Discorso ai funerali di Stato delle vittime del sisma

11-04-2009

C ome Pastore di questa Chiesa dell’Aquila, al termine di questa Messa, che abbiamo celebrato per tutti i nostri fratelli e sorelle vittime del terremoto, vorrei, innanzitutto, dire un grazie affettuoso al cardinale Tarcisio Bertone, segretario di Stato di sua Santità e a monsignor Georg, segretario di sua Santità, che sono venuti a portarci il saluto del Santo Padre e per darci un segno concreto della sua vicinanza e del suo affetto. Un grazie anche a tutti gli arcivescovi e vescovi dell’Abruzzo e del Molise e a tutti i sacerdoti. Un saluto affettuoso e riconoscente al nostro presidente della Repubblica e al presidente del Consiglio dei ministri. Un saluto e un grazie a tutte le altre autorità civili e militari.

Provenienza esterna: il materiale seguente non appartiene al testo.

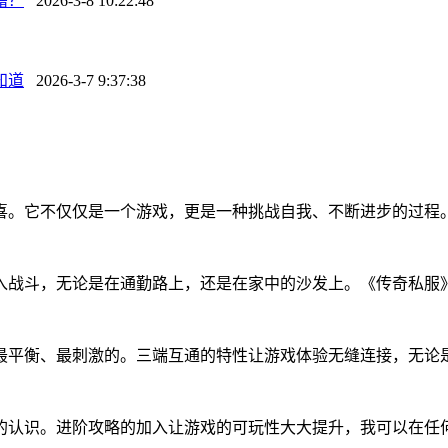
籍？
2026-3-8 10:22:48
知道
2026-3-7 9:37:38
惊喜。它不仅仅是一个游戏，更是一种挑战自我、不断进步的过
战斗，无论是在通勤路上，还是在家中的沙发上。《传奇私服》
过最平衡、最刺激的。三端互通的特性让游戏体验无缝连接，无论
新的认识。进阶攻略的加入让游戏的可玩性大大提升，我可以在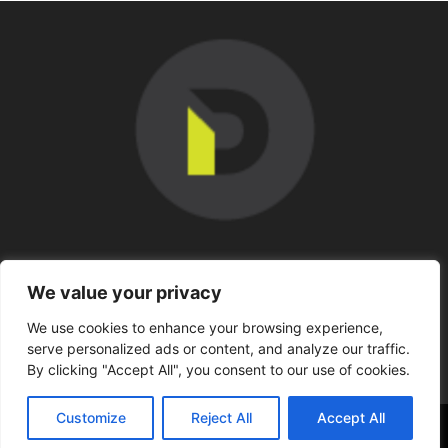
SOBRE NOSOTROS
We value your privacy
We use cookies to enhance your browsing experience,
SÍGUENOS
serve personalized ads or content, and analyze our traffic.
By clicking "Accept All", you consent to our use of cookies.
Customize
Reject All
Accept All
©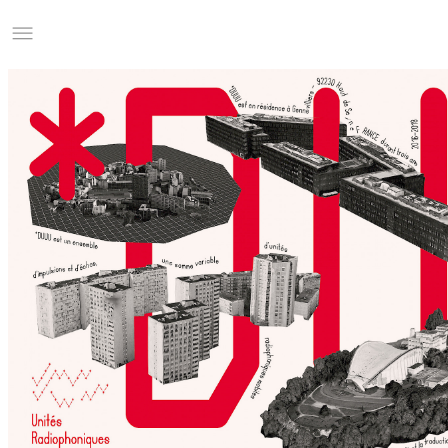
Studio Charles Villa
Information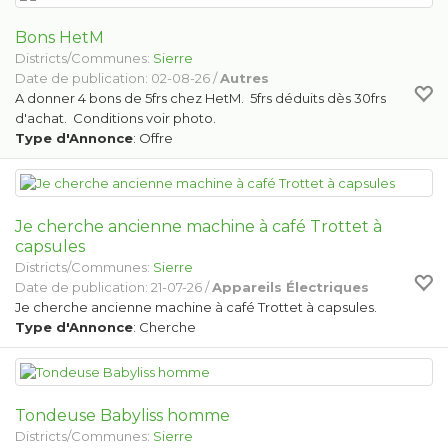
Bons HetM
Districts/Communes:
Sierre
Date de publication: 02-08-26 /
Autres
A donner 4 bons de 5frs chez HetM. 5frs déduits dès 30frs
d'achat. Conditions voir photo.
Type d'Annonce
: Offre
Je cherche ancienne machine à café Trottet à
capsules
Districts/Communes:
Sierre
Date de publication: 21-07-26 /
Appareils Électriques
Je cherche ancienne machine à café Trottet à capsules.
Type d'Annonce
: Cherche
Tondeuse Babyliss homme
Districts/Communes:
Sierre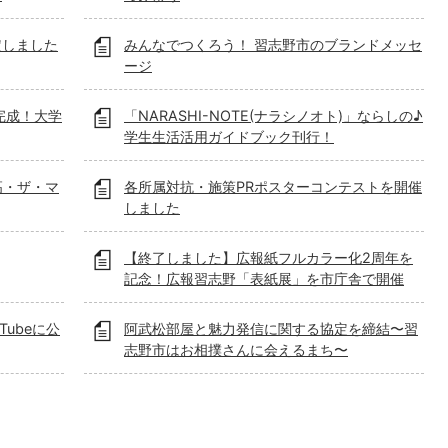
定しました
みんなでつくろう！ 習志野市のブランドメッセ
ージ
が完成！大学
「NARASHI-NOTE(ナラシノオト)」ならしの♪
学生生活活用ガイドブック刊行！
高・ザ・マ
各所属対抗・施策PRポスターコンテストを開催
しました
【終了しました】広報紙フルカラー化2周年を
記念！広報習志野「表紙展」を市庁舎で開催
ubeに公
阿武松部屋と魅力発信に関する協定を締結〜習
志野市はお相撲さんに会えるまち〜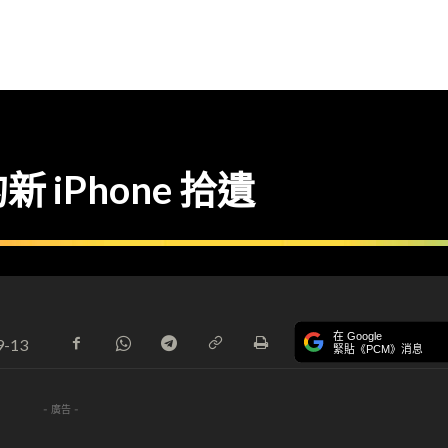
iPhone 拾遺
在 Google
9-13
緊貼《PCM》消息
- 廣告 -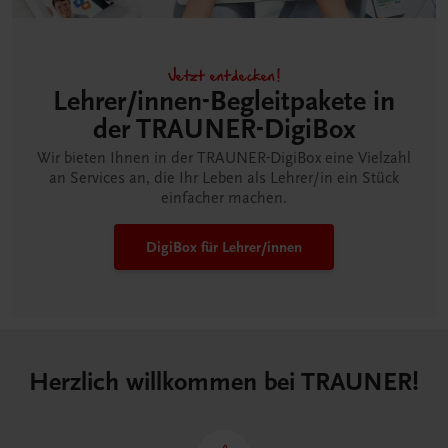
Jetzt entdecken!
Lehrer/innen-Begleitpakete in
der TRAUNER-DigiBox
Wir bieten Ihnen in der TRAUNER-DigiBox eine Vielzahl
an Services an, die Ihr Leben als Lehrer/in ein Stück
einfacher machen.
DigiBox für Lehrer/innen
Herzlich willkommen bei TRAUNER!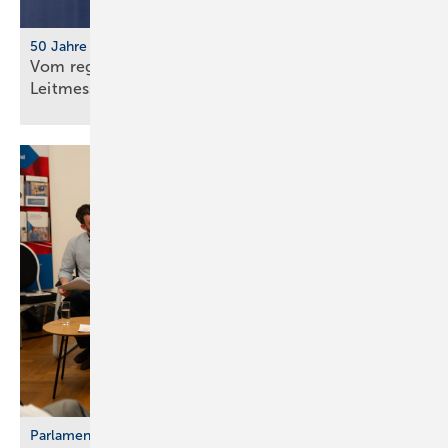
50 Jahre IFH/Intherm
Vom regionalen Bran­chen­treff zur süd­deut­schen
Leit­messe
Parlamentarischer Kaminabend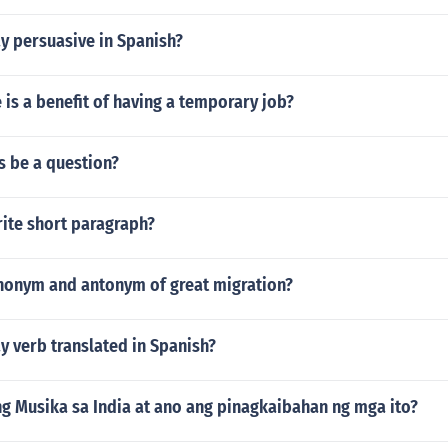
y persuasive in Spanish?
 is a benefit of having a temporary job?
s be a question?
ite short paragraph?
ynonym and antonym of great migration?
 verb translated in Spanish?
ng Musika sa India at ano ang pinagkaibahan ng mga ito?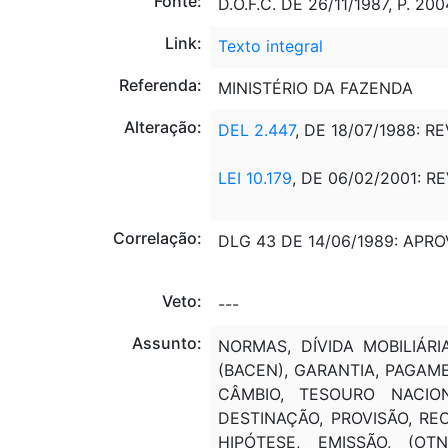
Fonte:
D.O.F.C. DE 26/11/1987, P. 20
Link:
Texto integral
Referenda:
MINISTÉRIO DA FAZENDA
Alteração:
DEL 2.447
, DE 18/07/1988: R
LEI 10.179
, DE 06/02/2001: R
Correlação:
DLG 43 DE 14/06/1989: APRO
Veto:
---
Assunto:
NORMAS, DÍVIDA MOBILIÁRI
(BACEN), GARANTIA, PAGAM
CÂMBIO, TESOURO NACION
DESTINAÇÃO, PROVISÃO, RE
HIPÓTESE, EMISSÃO, (OT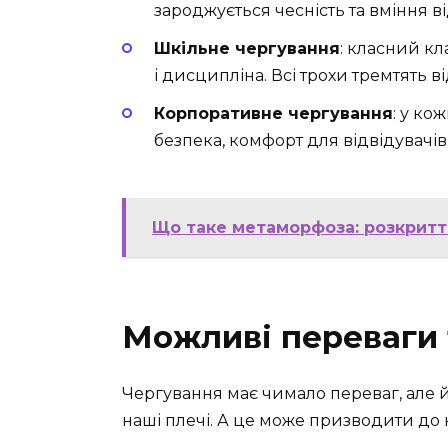
зароджується чесність та вміння в
Шкільне чергування
: класний кл
і дисципліна. Всі трохи тремтять в
Корпоративне чергування
: у ко
безпека, комфорт для відвідувачів.
Що таке метаморфоза: розкриття
Можливі переваги 
Чергування має чимало переваг, але й
наші плечі. А це може призводити до 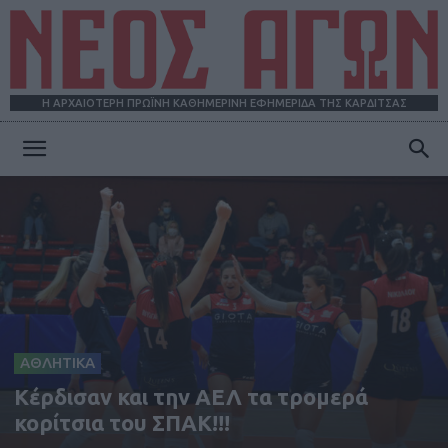
Η ΑΡΧΑΙΟΤΕΡΗ ΠΡΩΪΝΗ ΚΑΘΗΜΕΡΙΝΗ ΕΦΗΜΕΡΙΔΑ ΤΗΣ ΚΑΡΔΙΤΣΑΣ
ΝΕΟΣ
ΑΓΩΝ
ΑΘΛΗΤΙΚΑ
Kέρδισαν και την ΑΕΛ τα τρομερά
κορίτσια του ΣΠΑΚ!!!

  Un saluto particolarmente affettuoso vorrei rivolgerlo a tutti voi, carissimi fratelli e sorelle presenti a questo sacro rito. Per i parenti delle vittime voglio esprimere anche a nome a nome di tutta la Chiesa aquilana i più profondi sentimenti di partecipazione affettuosa al loro grande dolore. Visitando, in questi giorni, l’obitorio allestito presso questa scuola della Guardia di finanza, ho avuto modo di incontrare i parenti delle vittime. Molti di loro sono persone che conosco da tempo e tante volte ho condiviso con loro momenti importanti e belli delle loro storie personali e familiari. Ci siamo abbracciati, abbiamo pianto insieme, abbiamo pregato insieme accanto alle bare delle loro persone care.
  Mi sono tornati davanti volti noti legati a nomi che conservo nel cuore con immenso affetto: Claudia, Fabrizia, Valentina, Filippo, Franca, Patrizia, Alessandra, Fabio e tanti tanti altri che ora non sono più tra noi.
  Ma la fede ci dice che non sono lontani da noi; neppure la tragedia del terremoto potrà mai strapparli dal nostro cuore.
  Cari fratelli e sorelle, colpiti negli affetti più cari, è il momento della grande fede, una fede che è più forte del dolore, dello smarrimento, della paura, del dubbio e della disperazione. È la fede delle parole di Gesù: «Io sono la risurrezione e la vita. Chi crede in me non morirà in eterno».
  Signore, noi ora sentiamo la carezza gelida e tragica della morte. Facci gustare presto, fin da questo momento, l’abbraccio divino con il tuo corpo di Risorto. Chiama anche noi per nome, come chiamasti Maria di Magdala che, smarrita e stanca ti cercava nel sepolcro. Fa’ vedere anche a noi che i sepolcri dei nostri cari sono già vuoti, perché questi nostri fratelli e sorelle non sono rimasti neppure per un istante nell’abisso assurdo e insopportabile della morte. Perché tu stesso ci hai promesso: «Chi crede in me ha la vita eterna ed io lo risusciterò nell’ultimo giorno». Chi crede in Te non gusta la morte neppure per un istante, perché da questa vita povera, ferita e fragile passa subito nella vita vera, piena e dignitosa.
  Signore noi crediamo in Te. Noi crediamo nella potenza del tuo amore e nella certezza della tua resurrezione.
  Mostrati anche a noi, oggi, come ai discepoli di Emmaus. Anche oggi, ancora una volta, hai spezzato il pane con noi in questa Eucarestia. Fa’ che anche a noi si aprano gli occhi e che ti riconosciamo risorto in mezzo a noi.
  Per continuare insieme a Te il nostro cammino. E perché da questa insopportabile e assurda storia di morte nasca una nuova e luminosa storia di vita e di speranza.